— BEGIN MATERIALS PROVIDED —
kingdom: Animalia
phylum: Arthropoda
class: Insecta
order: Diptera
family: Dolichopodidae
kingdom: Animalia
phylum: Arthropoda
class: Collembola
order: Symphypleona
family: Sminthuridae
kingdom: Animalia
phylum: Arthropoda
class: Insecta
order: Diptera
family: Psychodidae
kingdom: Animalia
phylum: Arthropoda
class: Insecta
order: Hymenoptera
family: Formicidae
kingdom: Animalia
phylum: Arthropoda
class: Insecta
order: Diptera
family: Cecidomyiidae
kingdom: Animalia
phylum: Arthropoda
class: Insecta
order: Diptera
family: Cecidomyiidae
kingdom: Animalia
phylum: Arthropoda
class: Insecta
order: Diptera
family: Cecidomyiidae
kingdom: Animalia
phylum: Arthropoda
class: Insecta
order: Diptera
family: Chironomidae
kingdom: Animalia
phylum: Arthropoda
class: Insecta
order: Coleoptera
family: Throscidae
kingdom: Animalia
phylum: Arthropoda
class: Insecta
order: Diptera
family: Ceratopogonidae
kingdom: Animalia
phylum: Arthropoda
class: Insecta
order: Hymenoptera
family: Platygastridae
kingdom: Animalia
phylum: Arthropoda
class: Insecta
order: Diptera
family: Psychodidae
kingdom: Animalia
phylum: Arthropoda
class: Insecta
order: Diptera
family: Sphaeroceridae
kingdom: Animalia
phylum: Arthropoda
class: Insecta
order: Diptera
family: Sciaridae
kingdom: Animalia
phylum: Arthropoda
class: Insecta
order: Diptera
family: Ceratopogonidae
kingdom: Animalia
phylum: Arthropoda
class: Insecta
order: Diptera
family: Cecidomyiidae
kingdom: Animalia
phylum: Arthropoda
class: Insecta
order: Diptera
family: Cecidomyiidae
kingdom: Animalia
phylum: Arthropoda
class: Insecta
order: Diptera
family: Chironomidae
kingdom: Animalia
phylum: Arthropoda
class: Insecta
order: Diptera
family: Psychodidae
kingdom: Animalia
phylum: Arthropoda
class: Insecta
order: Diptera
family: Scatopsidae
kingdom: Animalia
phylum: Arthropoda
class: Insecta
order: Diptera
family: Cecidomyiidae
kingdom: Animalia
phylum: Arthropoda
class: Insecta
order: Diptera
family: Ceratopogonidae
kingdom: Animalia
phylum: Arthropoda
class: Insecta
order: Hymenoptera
— END MATERIALS PROVIDED —
→ TASK TO COMPLETE: Retype every line of the items above without any change, keeping each word, spelling and the line order the same.

→ EXERCISE RESPONSE:
kingdom: Animalia
phylum: Arthropoda
class: Insecta
order: Diptera
family: Dolichopodidae
kingdom: Animalia
phylum: Arthropoda
class: Collembola
order: Symphypleona
family: Sminthuridae
kingdom: Animalia
phylum: Arthropoda
class: Insecta
order: Diptera
family: Psychodidae
kingdom: Animalia
phylum: Arthropoda
class: Insecta
order: Hymenoptera
family: Formicidae
kingdom: Animalia
phylum: Arthropoda
class: Insecta
order: Diptera
family: Cecidomyiidae
kingdom: Animalia
phylum: Arthropoda
class: Insecta
order: Diptera
family: Cecidomyiidae
kingdom: Animalia
phylum: Arthropoda
class: Insecta
order: Diptera
family: Cecidomyiidae
kingdom: Animalia
phylum: Arthropoda
class: Insecta
order: Diptera
family: Chironomidae
kingdom: Animalia
phylum: Arthropoda
class: Insecta
order: Coleoptera
family: Throscidae
kingdom: Animalia
phylum: Arthropoda
class: Insecta
order: Diptera
family: Ceratopogonidae
kingdom: Animalia
phylum: Arthropoda
class: Insecta
order: Hymenoptera
family: Platygastridae
kingdom: Animalia
phylum: Arthropoda
class: Insecta
order: Diptera
family: Psychodidae
kingdom: Animalia
phylum: Arthropoda
class: Insecta
order: Diptera
family: Sphaeroceridae
kingdom: Animalia
phylum: Arthropoda
class: Insecta
order: Diptera
family: Sciaridae
kingdom: Animalia
phylum: Arthropoda
class: Insecta
order: Diptera
family: Ceratopogonidae
kingdom: Animalia
phylum: Arthropoda
class: Insecta
order: Diptera
family: Cecidomyiidae
kingdom: Animalia
phylum: Arthropoda
class: Insecta
order: Diptera
family: Cecidomyiidae
kingdom: Animalia
phylum: Arthropoda
class: Insecta
order: Diptera
family: Chironomidae
kingdom: Animalia
phylum: Arthropoda
class: Insecta
order: Diptera
family: Psychodidae
kingdom: Animalia
phylum: Arthropoda
class: Insecta
order: Diptera
family: Scatopsidae
kingdom: Animalia
phylum: Arthropoda
class: Insecta
order: Diptera
family: Cecidomyiidae
kingdom: Animalia
phylum: Arthropoda
class: Insecta
order: Diptera
family: Ceratopogonidae
kingdom: Animalia
phylum: Arthropoda
class: Insecta
order: Hymenoptera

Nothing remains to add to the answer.